Question

If \[2{{x}^{3}}+a{{x}^{2}}+bx-6\] has \[\left( x-1 \right)\] as a factor and leaves remainder 2 when divided by \[\left( x-2 \right)\], find the value of a and b respectively.
(a) -8, 12
(b) 8, 12
(c) -4, 10
(d) 1, -10

Answer 1

Hint: Use the fact that if f (x) is a polynomial and is divided by \[x-\alpha \] then \[f\left( \alpha \right)\] is its remainder. So find f (1), f (2) and then equate it with 0, 2 and then solve the equations simultaneously for a, b.

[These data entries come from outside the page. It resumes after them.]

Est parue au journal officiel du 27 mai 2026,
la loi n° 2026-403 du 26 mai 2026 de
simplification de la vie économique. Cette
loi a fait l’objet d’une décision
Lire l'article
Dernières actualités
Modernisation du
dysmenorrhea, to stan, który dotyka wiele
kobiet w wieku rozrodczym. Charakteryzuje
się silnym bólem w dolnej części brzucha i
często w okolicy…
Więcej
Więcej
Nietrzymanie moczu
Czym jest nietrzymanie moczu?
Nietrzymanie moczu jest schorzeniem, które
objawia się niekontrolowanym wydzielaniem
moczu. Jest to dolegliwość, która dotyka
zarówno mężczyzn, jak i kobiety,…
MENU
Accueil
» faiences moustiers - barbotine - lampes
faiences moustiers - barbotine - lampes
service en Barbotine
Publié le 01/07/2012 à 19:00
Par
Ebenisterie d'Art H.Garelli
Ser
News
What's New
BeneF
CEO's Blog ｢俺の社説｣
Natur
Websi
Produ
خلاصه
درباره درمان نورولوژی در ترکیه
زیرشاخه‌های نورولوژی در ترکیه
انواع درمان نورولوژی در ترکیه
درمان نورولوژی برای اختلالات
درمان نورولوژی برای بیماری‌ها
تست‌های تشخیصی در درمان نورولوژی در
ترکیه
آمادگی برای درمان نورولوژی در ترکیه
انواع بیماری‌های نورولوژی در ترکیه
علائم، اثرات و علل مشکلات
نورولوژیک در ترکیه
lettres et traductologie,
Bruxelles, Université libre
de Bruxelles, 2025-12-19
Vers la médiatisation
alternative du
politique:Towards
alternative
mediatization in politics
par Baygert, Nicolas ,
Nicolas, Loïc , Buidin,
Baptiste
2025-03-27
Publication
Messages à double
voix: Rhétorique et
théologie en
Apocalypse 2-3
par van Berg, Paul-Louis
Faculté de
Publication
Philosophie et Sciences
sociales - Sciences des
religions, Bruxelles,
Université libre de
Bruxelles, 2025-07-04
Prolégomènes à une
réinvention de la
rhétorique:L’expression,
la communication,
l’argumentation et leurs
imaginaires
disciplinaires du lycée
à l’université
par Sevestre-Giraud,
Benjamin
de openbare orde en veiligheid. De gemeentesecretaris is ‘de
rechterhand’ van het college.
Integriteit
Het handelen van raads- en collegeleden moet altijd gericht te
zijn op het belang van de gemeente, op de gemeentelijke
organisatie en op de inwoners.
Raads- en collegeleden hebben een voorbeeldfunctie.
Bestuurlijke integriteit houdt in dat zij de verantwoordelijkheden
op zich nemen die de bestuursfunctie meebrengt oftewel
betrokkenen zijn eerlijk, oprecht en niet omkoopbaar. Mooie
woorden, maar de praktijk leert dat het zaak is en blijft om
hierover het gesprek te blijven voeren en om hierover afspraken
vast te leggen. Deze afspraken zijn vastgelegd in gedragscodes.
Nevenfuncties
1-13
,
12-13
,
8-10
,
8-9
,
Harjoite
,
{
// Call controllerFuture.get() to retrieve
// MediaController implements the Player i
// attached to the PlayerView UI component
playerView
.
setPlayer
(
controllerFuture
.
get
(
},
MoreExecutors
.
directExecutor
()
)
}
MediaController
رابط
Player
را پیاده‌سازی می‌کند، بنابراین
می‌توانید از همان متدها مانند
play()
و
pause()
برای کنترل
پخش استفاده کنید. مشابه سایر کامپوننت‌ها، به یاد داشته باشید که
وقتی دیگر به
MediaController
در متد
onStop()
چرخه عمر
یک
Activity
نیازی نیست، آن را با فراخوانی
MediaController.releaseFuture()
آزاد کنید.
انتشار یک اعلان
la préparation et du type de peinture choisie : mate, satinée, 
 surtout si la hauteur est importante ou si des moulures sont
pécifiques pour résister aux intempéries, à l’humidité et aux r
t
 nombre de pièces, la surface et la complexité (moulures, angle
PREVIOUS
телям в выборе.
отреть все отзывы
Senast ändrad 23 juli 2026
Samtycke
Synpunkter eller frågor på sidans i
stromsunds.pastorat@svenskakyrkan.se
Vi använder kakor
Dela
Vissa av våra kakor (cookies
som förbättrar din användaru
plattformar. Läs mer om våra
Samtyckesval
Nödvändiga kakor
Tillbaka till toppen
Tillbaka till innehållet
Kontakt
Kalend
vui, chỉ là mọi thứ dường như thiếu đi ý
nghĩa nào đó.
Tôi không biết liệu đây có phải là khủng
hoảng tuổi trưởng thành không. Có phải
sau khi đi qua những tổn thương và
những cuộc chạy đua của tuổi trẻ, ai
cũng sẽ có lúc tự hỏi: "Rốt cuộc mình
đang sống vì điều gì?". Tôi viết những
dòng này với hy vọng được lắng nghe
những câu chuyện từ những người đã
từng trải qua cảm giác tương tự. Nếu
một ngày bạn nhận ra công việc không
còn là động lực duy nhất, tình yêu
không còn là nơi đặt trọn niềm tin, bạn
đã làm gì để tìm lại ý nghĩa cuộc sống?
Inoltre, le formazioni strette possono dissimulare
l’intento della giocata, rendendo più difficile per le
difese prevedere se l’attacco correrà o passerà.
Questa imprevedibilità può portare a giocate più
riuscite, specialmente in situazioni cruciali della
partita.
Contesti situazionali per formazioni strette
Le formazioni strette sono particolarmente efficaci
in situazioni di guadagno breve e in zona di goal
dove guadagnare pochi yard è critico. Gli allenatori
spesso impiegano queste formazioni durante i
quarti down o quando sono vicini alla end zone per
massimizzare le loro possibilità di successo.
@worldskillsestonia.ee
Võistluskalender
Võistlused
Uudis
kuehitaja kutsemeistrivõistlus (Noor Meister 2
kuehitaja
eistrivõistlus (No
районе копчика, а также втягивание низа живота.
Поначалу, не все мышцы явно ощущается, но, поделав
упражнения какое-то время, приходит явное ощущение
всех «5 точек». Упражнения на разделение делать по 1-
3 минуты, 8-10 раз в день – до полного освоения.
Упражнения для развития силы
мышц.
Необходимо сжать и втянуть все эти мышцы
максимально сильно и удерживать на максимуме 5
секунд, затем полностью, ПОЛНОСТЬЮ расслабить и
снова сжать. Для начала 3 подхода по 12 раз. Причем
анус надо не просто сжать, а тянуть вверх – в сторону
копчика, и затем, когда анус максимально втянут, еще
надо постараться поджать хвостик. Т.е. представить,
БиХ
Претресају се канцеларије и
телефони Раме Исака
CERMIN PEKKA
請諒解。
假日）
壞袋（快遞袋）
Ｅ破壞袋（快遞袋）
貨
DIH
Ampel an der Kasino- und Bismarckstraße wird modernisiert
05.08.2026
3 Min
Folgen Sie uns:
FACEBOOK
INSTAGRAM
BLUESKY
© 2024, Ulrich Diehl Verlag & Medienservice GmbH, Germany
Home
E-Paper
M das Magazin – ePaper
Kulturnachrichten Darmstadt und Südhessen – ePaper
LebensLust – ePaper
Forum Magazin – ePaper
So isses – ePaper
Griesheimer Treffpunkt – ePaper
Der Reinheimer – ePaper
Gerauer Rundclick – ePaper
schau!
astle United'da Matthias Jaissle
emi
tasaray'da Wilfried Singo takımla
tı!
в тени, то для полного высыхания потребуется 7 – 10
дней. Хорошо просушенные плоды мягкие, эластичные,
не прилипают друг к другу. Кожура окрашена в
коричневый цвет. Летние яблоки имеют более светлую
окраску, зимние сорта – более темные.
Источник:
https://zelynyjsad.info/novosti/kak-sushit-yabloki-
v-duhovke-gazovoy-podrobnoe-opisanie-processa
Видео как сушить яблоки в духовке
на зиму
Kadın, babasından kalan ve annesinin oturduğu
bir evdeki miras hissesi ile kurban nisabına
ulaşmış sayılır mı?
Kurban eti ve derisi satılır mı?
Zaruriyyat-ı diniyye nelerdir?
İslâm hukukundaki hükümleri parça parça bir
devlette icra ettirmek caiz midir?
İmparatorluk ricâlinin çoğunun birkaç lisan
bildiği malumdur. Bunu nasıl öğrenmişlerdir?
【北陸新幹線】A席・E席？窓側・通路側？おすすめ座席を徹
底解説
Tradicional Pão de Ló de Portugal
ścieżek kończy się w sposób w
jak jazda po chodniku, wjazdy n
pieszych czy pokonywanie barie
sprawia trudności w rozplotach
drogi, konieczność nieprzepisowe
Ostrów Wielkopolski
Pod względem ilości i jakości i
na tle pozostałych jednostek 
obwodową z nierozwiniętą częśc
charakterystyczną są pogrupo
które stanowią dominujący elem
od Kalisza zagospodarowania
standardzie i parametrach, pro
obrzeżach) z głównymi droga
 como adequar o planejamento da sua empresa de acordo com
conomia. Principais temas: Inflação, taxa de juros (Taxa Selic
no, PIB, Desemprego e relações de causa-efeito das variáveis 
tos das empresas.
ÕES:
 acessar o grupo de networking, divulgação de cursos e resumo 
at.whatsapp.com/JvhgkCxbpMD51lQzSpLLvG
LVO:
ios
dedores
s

Complete step-by-step answer:
In the question we are given an expression of polynomial \[2{{x}^{3}}+a{{x}^{2}}+bx-6\]. We are also told that \[\left( x-1 \right)\] is a factor of the expression and if divided by \[\left( x-2 \right)\] we get remainder 2. Now we have to find a, b.
There is a property of polynomials which I want to provide before proceeding.
If the polynomial is represented by f (x) and if it is divided by \[x-\alpha \] then it’s remainder will be \[f\left( \alpha \right)\].
Here the polynomial is given as, \[2{{x}^{3}}+a{{x}^{2}}+bx-6\] and it is represented as f (x) and as it is divided by x – 1 and leaves remainder 0. So we can write it as
\[\begin{align}
  & \Rightarrow f\left( x \right)=2{{x}^{3}}+a{{x}^{2}}+bx-6 \\
 & \Rightarrow f\left( 1 \right)=2{{\left( 1 \right)}^{3}}+a{{\left( 1 \right)}^{2}}+b\left( 1 \right)-6 \\
 & \Rightarrow f\left( 1 \right)=2+a+b-6 \\
 & \Rightarrow f\left( 1 \right)=a+b-4 \\
\end{align}\]
We know that f (1) is 0 so we get,
\[\Rightarrow a+b-4=0\]
Or, \[a+b=4\] - (i)
Now if the same polynomial is taken f (x) and is divided by x – 2, here it leaves reainder 2 so we can write it as,
\[\begin{align}
  & \Rightarrow f\left( 2 \right)=2{{\left( 2 \right)}^{3}}+a{{\left( 2 \right)}^{2}}+b\left( 2 \right)-6 \\
 & \Rightarrow f\left( 2 \right)=16+4a+2b-6 \\
 & \Rightarrow f\left( 2 \right)=4a+2b+10 \\
\end{align}\]
We know that f (2) is equal to 2 so we get,
\[\Rightarrow 4a+2b+10=2\]
Or, \[4a+2b=-8\]
Or, \[2a+b=-4\] - (ii)
Now subtracting equation (i) from equation (ii) we get,
\[\Rightarrow \left( 2a+b \right)-\left( a+b \right)=-4-4\]
Or, a = - 8
So we get the value of a is -8.
Let substitute a = - 8 in equation (i) so we get,
\[\Rightarrow -8+b=4\]
Or, b = 12
Hence the values of a and b are -8 and 12 respectively. So the correct answer is (a).

Note: In the question after finding a, b they can also verify them by putting a, b back in the expression. Then divide \[\left( x-1 \right)\] and \[\left( x-2 \right)\] individually to find remainder which are 0 and 2 respectively or not.